Pada titik inilah, sorotan publik memuncak. Sejumlah pengamat menilai Satgas PKH seolah berubah menjadi “penguasa baru” di atas tanah rakyat. Niat menertibkan lahan berubah menjadi ajang pembenaran denda tanpa dasar yang jelas. Rakyat di sekitar kawasan merasa dikorbankan demi angka pencapaian, sementara perusahaan besar menunggu kepastian hukum yang tak kunjung tiba. Inilah wajah kelam reformasi yang tergesa: ketika negara terburu-buru mengklaim lahan tanpa membenahi akurasi datanya sendiri.
Sadino mendesak Presiden Prabowo Subianto agar menempatkan isu ini sebagai agenda strategis nasional, bukan sekadar masalah administratif. Ia meminta kepala negara memerintahkan audit independen terhadap seluruh data Satgas PKH dan menunda pelaksanaan denda atau penguasaan lahan sampai hasil audit rampung. “Ini menyangkut kredibilitas data negara dan kepastian hukum investasi,” ujarnya.
Langkah audit independen dianggap penting bukan hanya untuk kepentingan hukum, tetapi juga ekonomi. Sektor perkebunan kelapa sawit selama ini menjadi penyumbang signifikan bagi devisa ekspor dan pendapatan negara bukan pajak (PNBP). Ketidakpastian hukum di sektor ini dapat menggerus kepercayaan investor dan menurunkan nilai ekonomi perkebunan nasional.
Dari sisi tata kelola, pakar kebijakan publik menilai langkah penertiban lahan memang penting, tetapi harus diiringi integrasi sistem data lintas kementerian. Tanpa satu peta (one map policy) yang mutakhir, potensi tumpang tindih antar lembaga akan terus terjadi. Bahkan, dalam beberapa kasus, dua instansi pemerintah dapat mengklaim lahan yang sama dengan dasar hukum berbeda.
Kementerian Koordinator Bidang Perekonomian sebelumnya telah menyatakan dukungannya terhadap penertiban lahan sawit, namun menegaskan perlunya kehati-hatian dalam penerapan sanksi. Penegakan hukum tidak boleh mengorbankan kepastian investasi. Negara, kata mereka, harus hadir bukan hanya sebagai pengawas, tapi juga sebagai pelindung kepentingan hukum yang seimbang antara lingkungan dan ekonomi.
Beberapa anggota DPR RI turut menyerukan agar Satgas PKH diaudit secara menyeluruh, terutama dalam hal metodologi pengumpulan data. Anggota Komisi VI menilai ada potensi pelanggaran prinsip akuntabilitas, karena perhitungan luasan yang belum diverifikasi tetap dimasukkan ke laporan capaian nasional.
Jika pemerintah terus bersikeras menegakkan kebijakan dengan data yang belum sahih, dikhawatirkan muncul gelombang gugatan hukum dari pelaku usaha maupun kelompok masyarakat yang terdampak.

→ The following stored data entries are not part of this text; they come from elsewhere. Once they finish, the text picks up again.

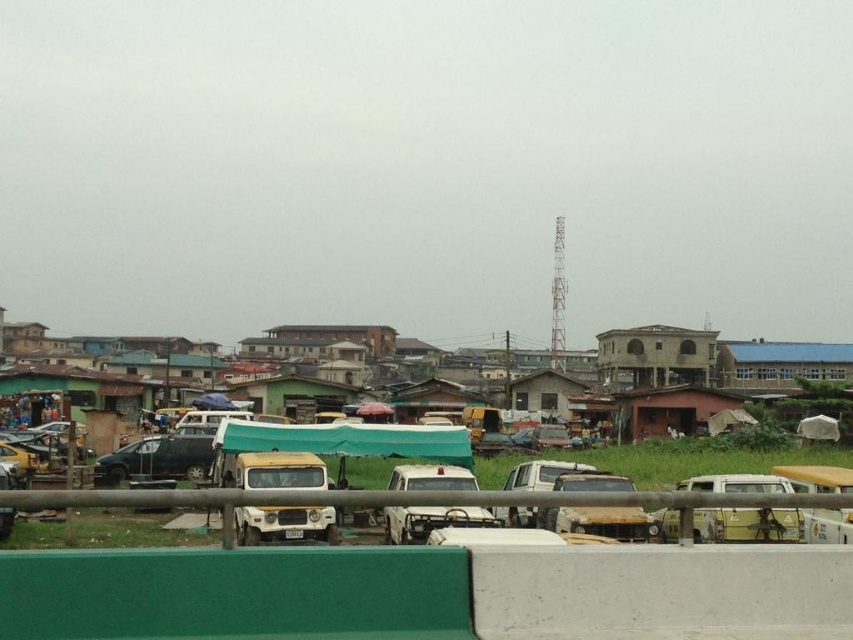
Question: Which object appears closest to the camera in this image?

Choices:
 (A) yellow matte truck at center
 (B) matte black car at center

Answer: (A)

Question: Can you confirm if yellow matte truck at center is bigger than matte black car at center?

Choices:
 (A) yes
 (B) no

Answer: (A)

Question: Is yellow matte truck at center positioned behind matte black car at center?

Choices:
 (A) no
 (B) yes

Answer: (A)

Question: Which object appears closest to the camera in this image?

Choices:
 (A) matte black car at center
 (B) yellow matte truck at center

Answer: (B)

Question: Is the position of yellow matte truck at center less distant than that of matte black car at center?

Choices:
 (A) no
 (B) yes

Answer: (B)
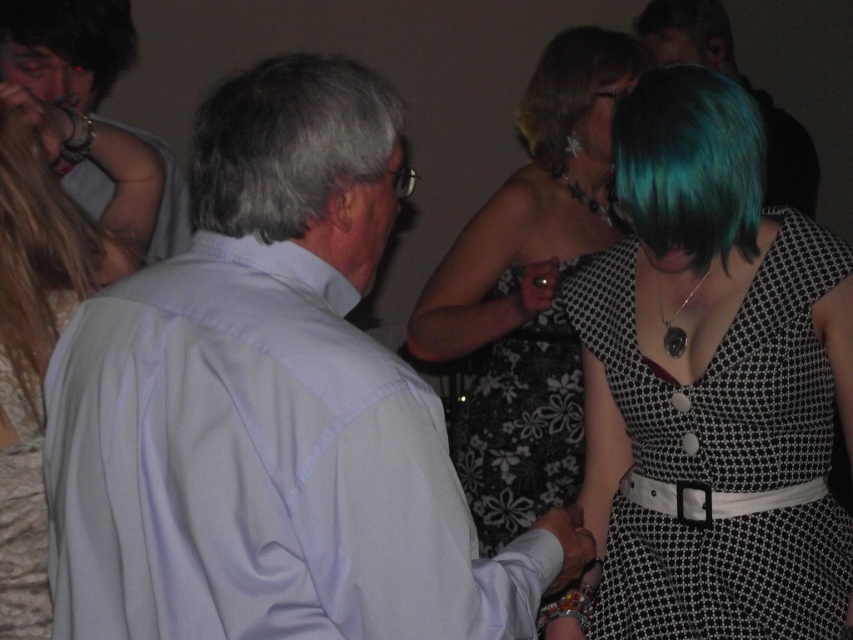
Does matte gray shirt at upper left appear on the right side of matte white hand at lower center?

No, matte gray shirt at upper left is not to the right of matte white hand at lower center.

Is point (126, 132) positioned after point (569, 566)?

Yes, point (126, 132) is behind point (569, 566).

Image resolution: width=853 pixels, height=640 pixels. Identify the location of matte gray shirt at upper left. (90, 84).

Is black floral dress at center above blonde hair at left?

Actually, black floral dress at center is below blonde hair at left.

Is black floral dress at center bigger than blonde hair at left?

Indeed, black floral dress at center has a larger size compared to blonde hair at left.

Is point (461, 378) positioned in front of point (33, 360)?

No, (461, 378) is further to viewer.

Find the location of a particular element. This screenshot has width=853, height=640. black floral dress at center is located at coordinates (518, 426).

Does light blue shirt at center appear on the right side of floral-patterned dress at center?

No, light blue shirt at center is not to the right of floral-patterned dress at center.

In the scene shown: Who is lower down, light blue shirt at center or floral-patterned dress at center?

light blue shirt at center is lower down.

Does point (207, 204) come in front of point (473, 472)?

Yes, it is.

You are a GUI agent. You are given a task and a screenshot of the screen. Output one action in this format:
    pyautogui.click(x=<x>, y=<y>)
    Task: Click on the light blue shirt at center
    This screenshot has height=640, width=853.
    Given the screenshot: What is the action you would take?
    pyautogui.click(x=267, y=406)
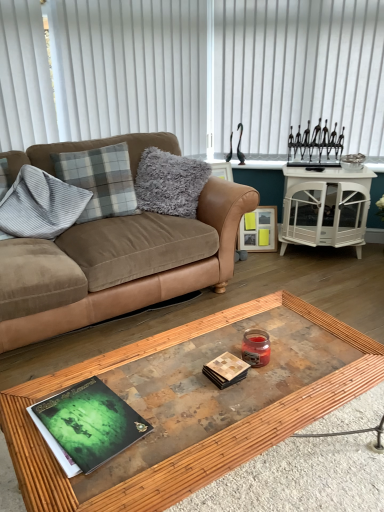
The width and height of the screenshot is (384, 512). I want to click on vacant space situated above green matte book at center, the 2th magazine positioned from the right (from a real-world perspective), so click(x=91, y=416).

Dalam konteks hukum administrasi, keputusan yang lahir dari data tidak akurat bisa dibatalkan secara hukum dan menimbulkan konsekuensi fiskal bagi negara.

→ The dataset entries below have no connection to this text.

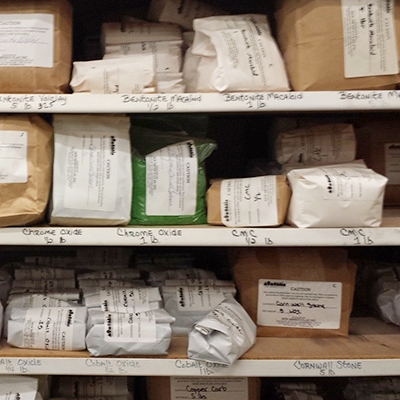
Image resolution: width=400 pixels, height=400 pixels. In order to click on box in this screenshot , I will do `click(282, 309)`.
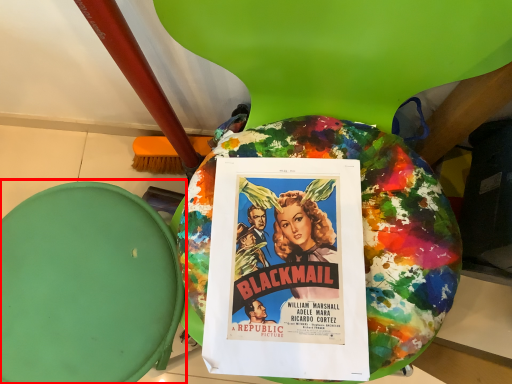
Question: In this image, where is bean bag chair (annotated by the red box) located relative to poster?

Choices:
 (A) left
 (B) right

Answer: (A)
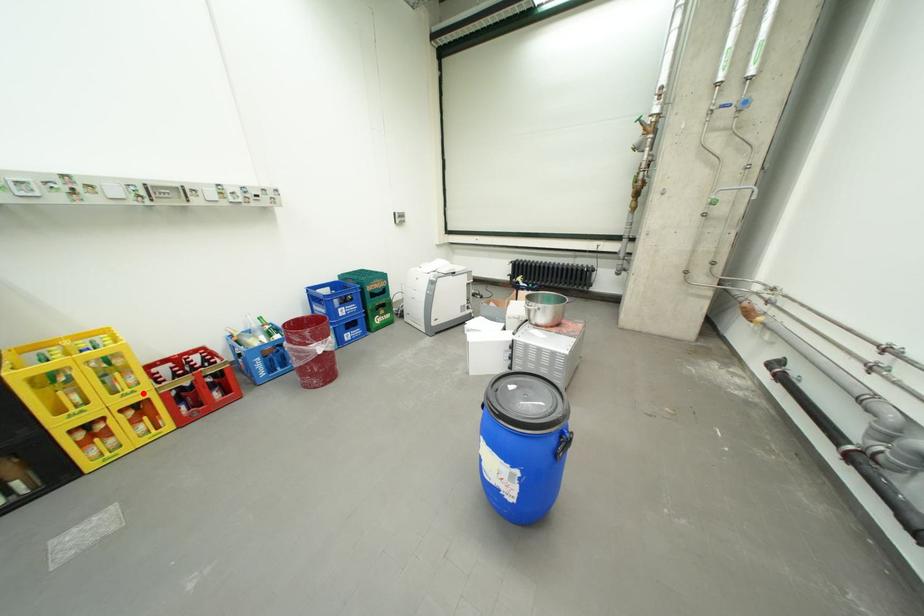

Peringatan ini bukan tanpa alasan. Dalam beberapa tahun terakhir, Mahkamah Agung telah membatalkan beberapa keputusan administratif karena cacat data. Kasus-kasus itu menjadi pelajaran penting bahwa ketergesa-gesaan dalam implementasi kebijakan bisa menjadi bom waktu hukum di kemudian hari.

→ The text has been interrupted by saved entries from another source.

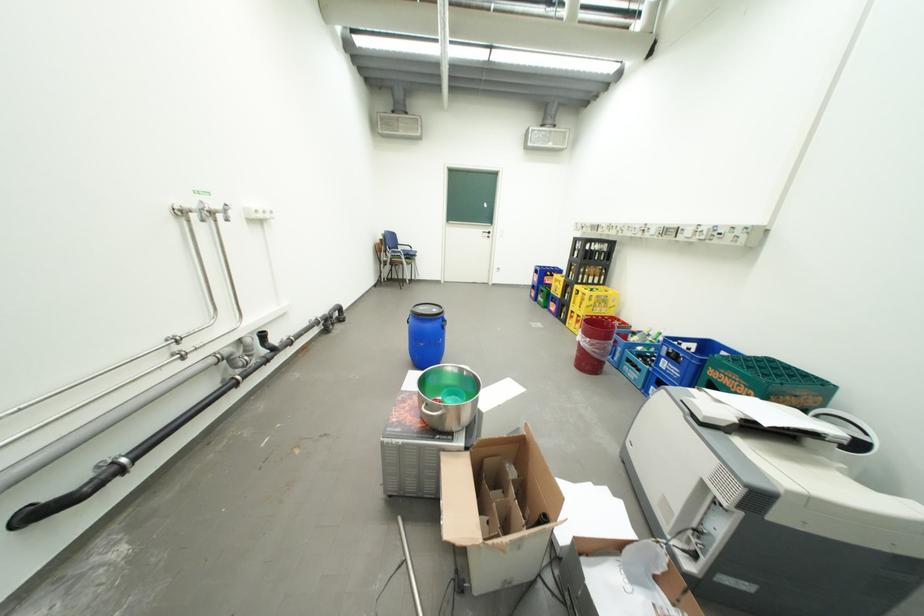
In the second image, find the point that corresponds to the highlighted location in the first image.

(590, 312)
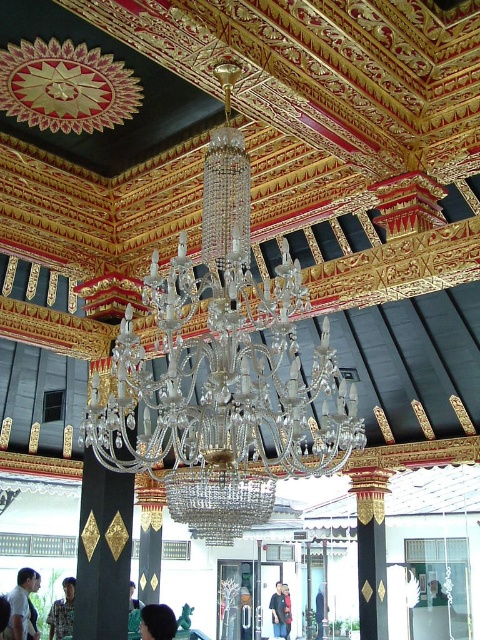
Question: Estimate the real-world distances between objects in this image. Which object is farther from the camouflage uniform at lower left?

Choices:
 (A) dark blue shirt at center
 (B) clear crystal chandelier at center
 (C) white fabric shirt at lower left
 (D) green fabric person at lower center

Answer: (A)

Question: Considering the relative positions of white fabric shirt at lower left and camouflage uniform at lower left in the image provided, where is white fabric shirt at lower left located with respect to camouflage uniform at lower left?

Choices:
 (A) above
 (B) below

Answer: (A)

Question: Which of these objects is positioned farthest from the blue velvet dress at center?

Choices:
 (A) black fabric person at center
 (B) dark brown hair at center

Answer: (B)

Question: Can you confirm if black fabric person at center is wider than dark blue shirt at center?

Choices:
 (A) no
 (B) yes

Answer: (B)

Question: Which of the following is the closest to the observer?

Choices:
 (A) clear crystal chandelier at center
 (B) white fabric shirt at lower left

Answer: (A)

Question: Considering the relative positions of camouflage uniform at lower left and green fabric person at lower center in the image provided, where is camouflage uniform at lower left located with respect to green fabric person at lower center?

Choices:
 (A) right
 (B) left

Answer: (B)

Publik, kini menatap pemerintah dengan satu harapan sederhana: benahilah data sebelum bicara soal denda. Jangan biarkan negara kembali menjadi algojo di atas kekeliruannya sendiri. Jika ambisi “penertiban” berubah menjadi perampasan atas nama hukum, maka Satgas PKH tak ubahnya mesin baru dari arogansi lama—menguasai dengan seragam, menindas dengan aturan, dan lupa bahwa hukum seharusnya melindungi, bukan menaklukkan.